Glass Transition - Mechanics of Vitrification

Mechanics of Vitrification

Molecular motion in condensed matter can be represented by a Fourier series whose physical interpretation consists of a superposition of longitudinal and transverse waves of atomic displacement with varying directions and wavelengths. In monatomic systems, these waves are called density fluctuations. (In polyatomic systems, they may also include compositional fluctuations.)

Thus, thermal motion in liquids can be decomposed into elementary longitudinal vibrations (or acoustic phonons) while transverse vibrations (or shear waves) were originally described only in elastic solids exhibiting the highly ordered crystalline state of matter. In other words, simple liquids cannot support an applied force in the form of a shearing stress, and will yield mechanically via macroscopic plastic deformation (or viscous flow). Furthermore, the fact that a solid deforms locally while retaining its rigidity – while a liquid yields to macroscopic viscous flow in response to the application of an applied shearing force – is accepted by many as the mechanical distinction between the two.

The inadequacies of this conclusion, however, were pointed out by Frenkel in his revision of the kinetic theory of solids and the theory of elasticity in liquids.
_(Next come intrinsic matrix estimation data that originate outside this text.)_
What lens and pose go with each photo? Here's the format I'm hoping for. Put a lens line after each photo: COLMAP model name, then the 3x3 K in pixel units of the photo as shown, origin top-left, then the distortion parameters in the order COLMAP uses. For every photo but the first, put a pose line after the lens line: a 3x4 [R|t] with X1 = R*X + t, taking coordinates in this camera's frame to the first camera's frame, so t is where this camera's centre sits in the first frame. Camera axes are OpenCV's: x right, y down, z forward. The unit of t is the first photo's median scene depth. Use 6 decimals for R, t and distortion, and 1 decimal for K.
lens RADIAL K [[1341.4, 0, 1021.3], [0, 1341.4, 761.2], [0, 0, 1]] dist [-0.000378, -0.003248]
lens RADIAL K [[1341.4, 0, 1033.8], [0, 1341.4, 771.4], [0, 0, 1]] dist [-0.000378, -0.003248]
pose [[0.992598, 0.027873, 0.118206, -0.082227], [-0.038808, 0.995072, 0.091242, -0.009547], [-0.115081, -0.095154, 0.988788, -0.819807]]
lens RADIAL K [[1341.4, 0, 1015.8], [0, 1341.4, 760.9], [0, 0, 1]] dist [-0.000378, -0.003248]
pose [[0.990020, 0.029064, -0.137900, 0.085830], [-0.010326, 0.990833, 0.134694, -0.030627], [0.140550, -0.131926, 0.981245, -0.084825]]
This revision follows directly from the continuous characteristic of the structural transition from the liquid state into the solid one when this transition is not accompanied by crystallization—ergo the supercooled viscous liquid. Thus we see the intimate correlation between transverse acoustic phonons (or shear waves) and the onset of rigidity upon vitrification, as described by Bartenev in his mechanical description of the vitrification process.

The velocities of longitudinal acoustic phonons in condensed matter are directly responsible for the thermal conductivity that levels out temperature differentials between compressed and expanded volume elements. Kittel proposed that the behavior of glasses is interpreted in terms of an approximately constant "mean free path" for lattice phonons, and that the value of the mean free path is of the order of magnitude of the scale of disorder in the molecular structure of a liquid or solid. The thermal phonon mean free paths or relaxation lengths of a number of glass formers have been plotted versus the glass transition temperature, indicating a linear relationship between the two. This has suggested a new criterion for glass formation based on the value of the phonon mean free path.
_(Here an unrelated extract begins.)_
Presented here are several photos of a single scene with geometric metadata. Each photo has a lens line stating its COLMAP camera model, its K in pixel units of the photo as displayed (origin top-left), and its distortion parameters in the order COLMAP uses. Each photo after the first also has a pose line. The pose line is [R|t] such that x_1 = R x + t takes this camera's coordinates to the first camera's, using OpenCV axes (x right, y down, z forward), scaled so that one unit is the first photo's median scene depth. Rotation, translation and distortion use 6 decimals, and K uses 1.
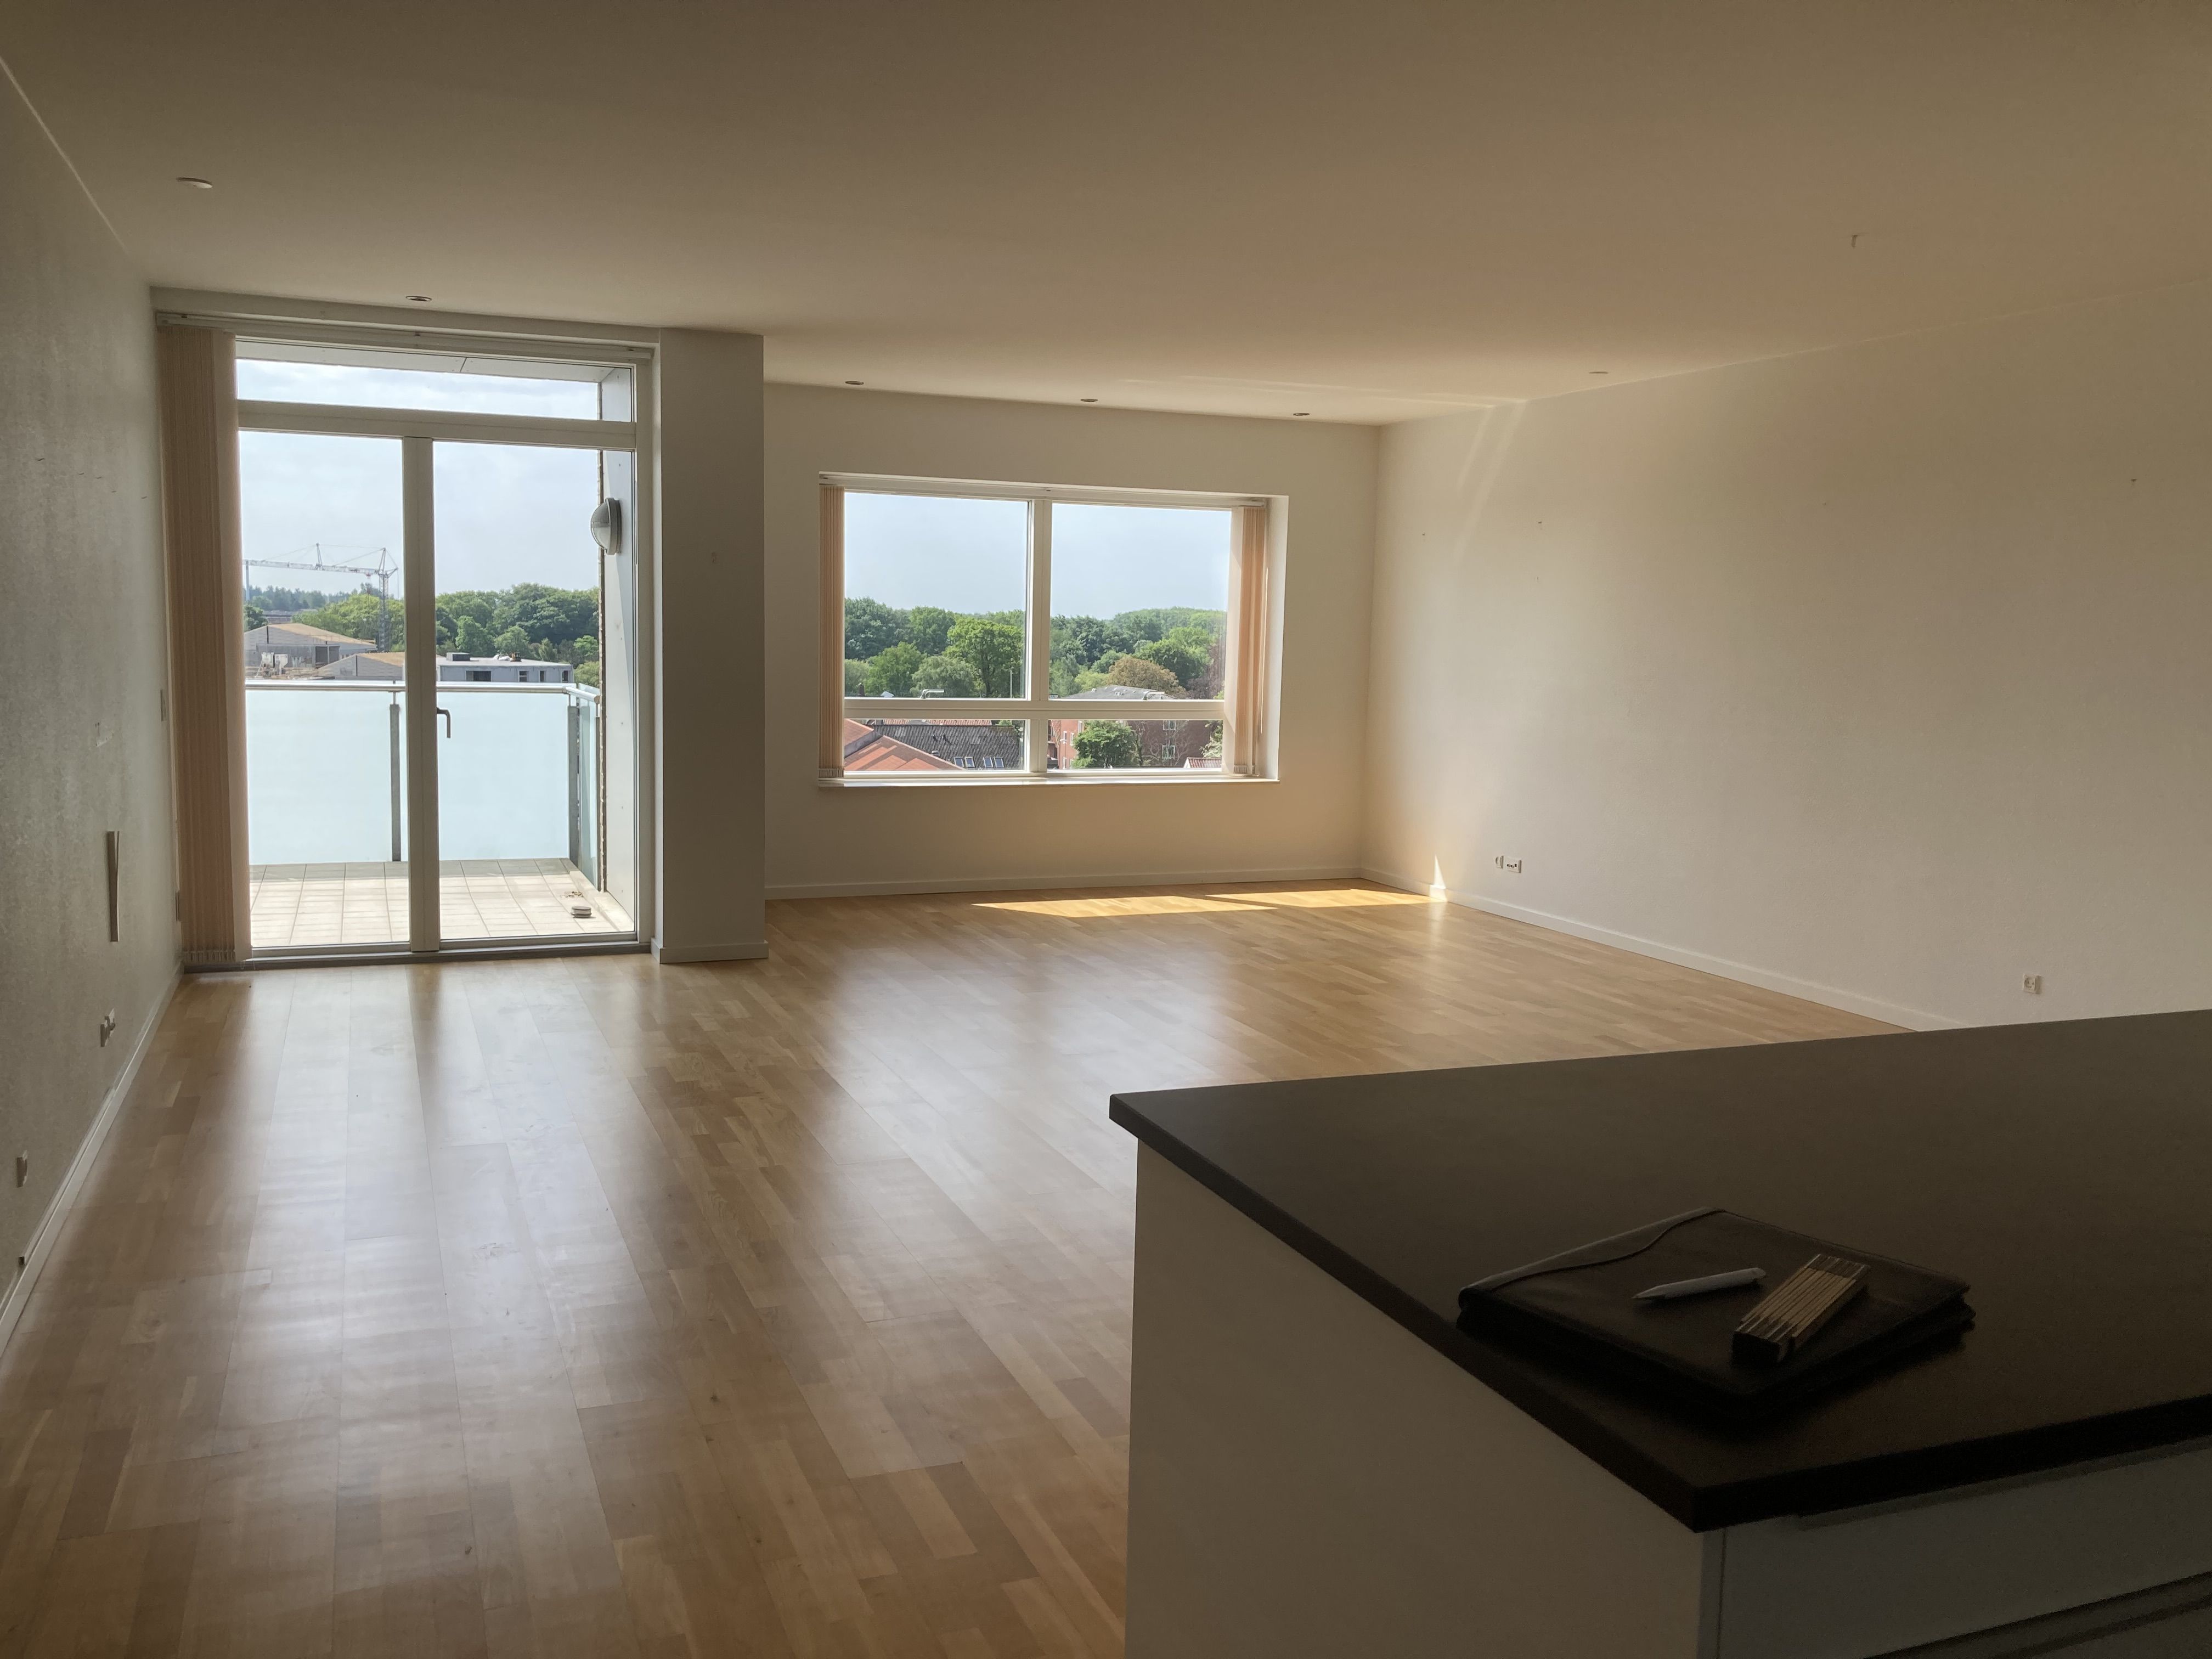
lens RADIAL K [[1815.1, 0, 1106.0], [0, 1815.1, 829.5], [0, 0, 1]] dist [0.011292, 0.001515]
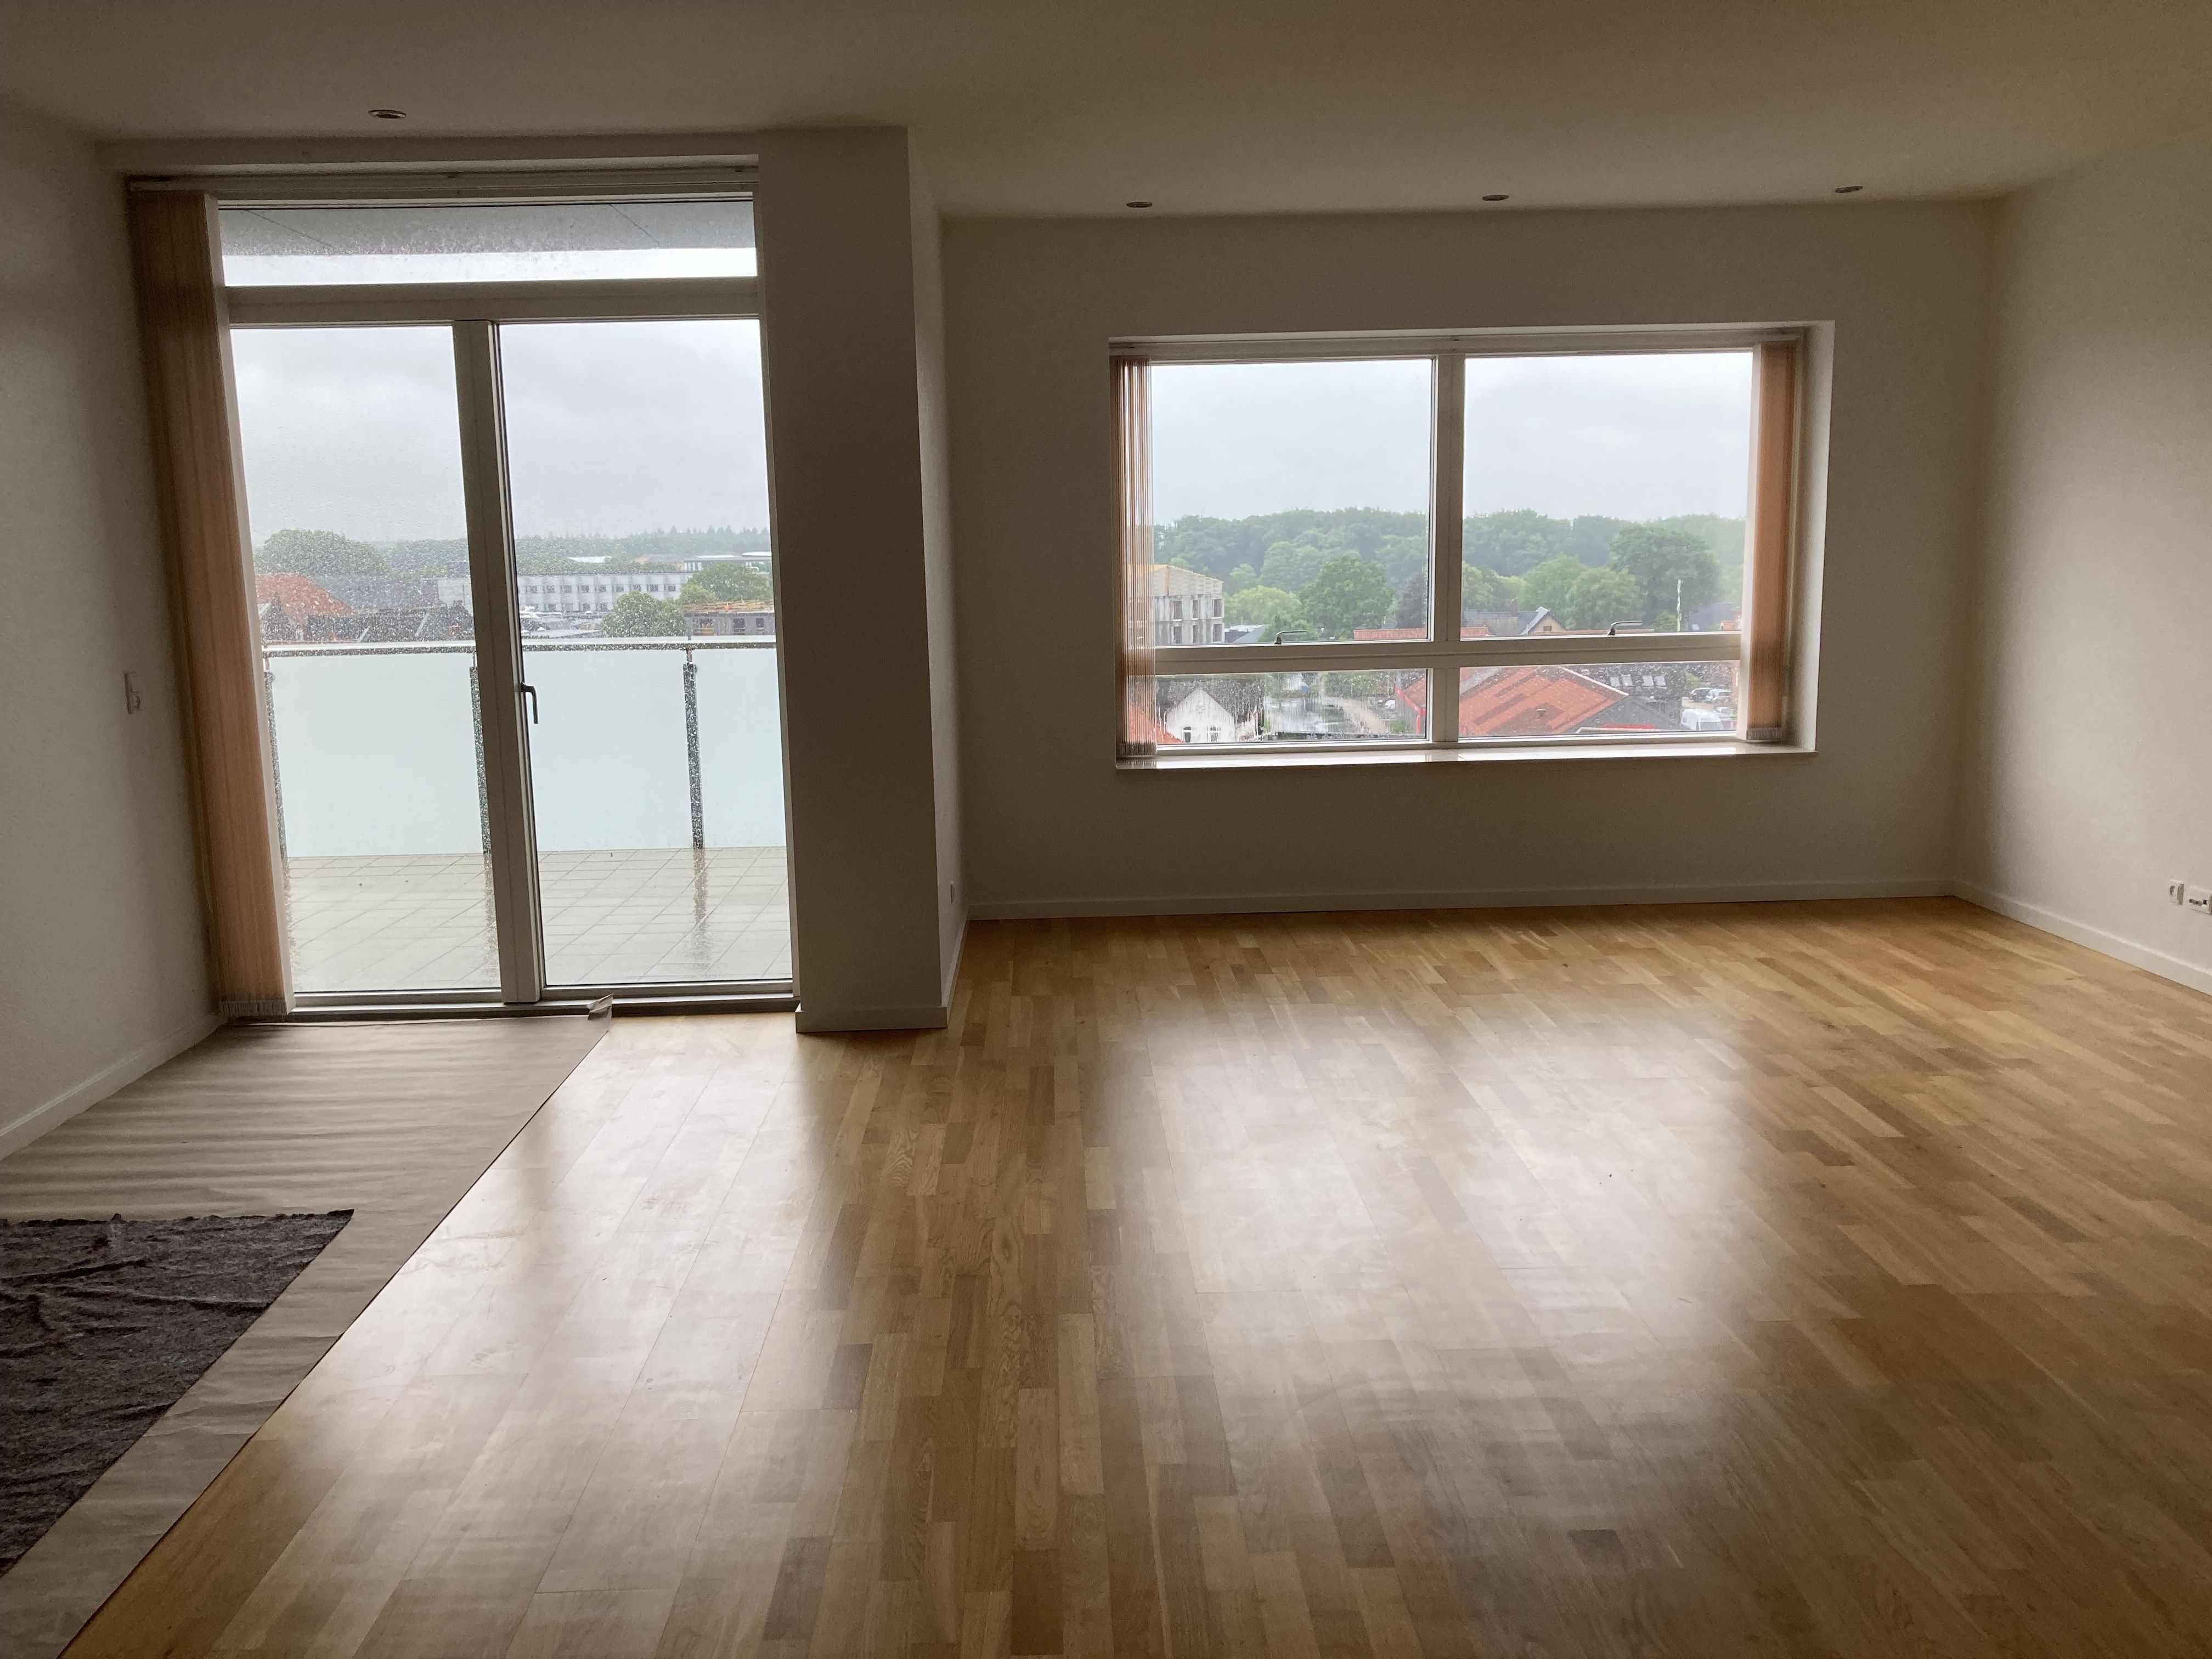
lens RADIAL K [[1815.1, 0, 1106.0], [0, 1815.1, 829.5], [0, 0, 1]] dist [0.011292, 0.001515]
pose [[0.931904, 0.013571, -0.362450, 0.115354], [0.002561, 0.999029, 0.043993, -0.034372], [0.362695, -0.041925, 0.930964, 0.339333]]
It has often been suggested that heat transport in dielectric solids occurs through elastic vibrations of the lattice, and that this transport is limited by elastic scattering of acoustic phonons by lattice defects (e.g. randomly spaced vacancies). These predictions were confirmed by experiments on commercial glasses and glass ceramics, where mean free paths were apparently limited by "internal boundary scattering" to length scales of 10–100 micrometers. The relationship between these transverse waves and the mechanism of vitrification has been described by several authors who proposed that the onset of correlations between such phonons results in an orientational ordering or "freezing" of local shear stresses in glass-forming liquids, thus yielding the glass transition.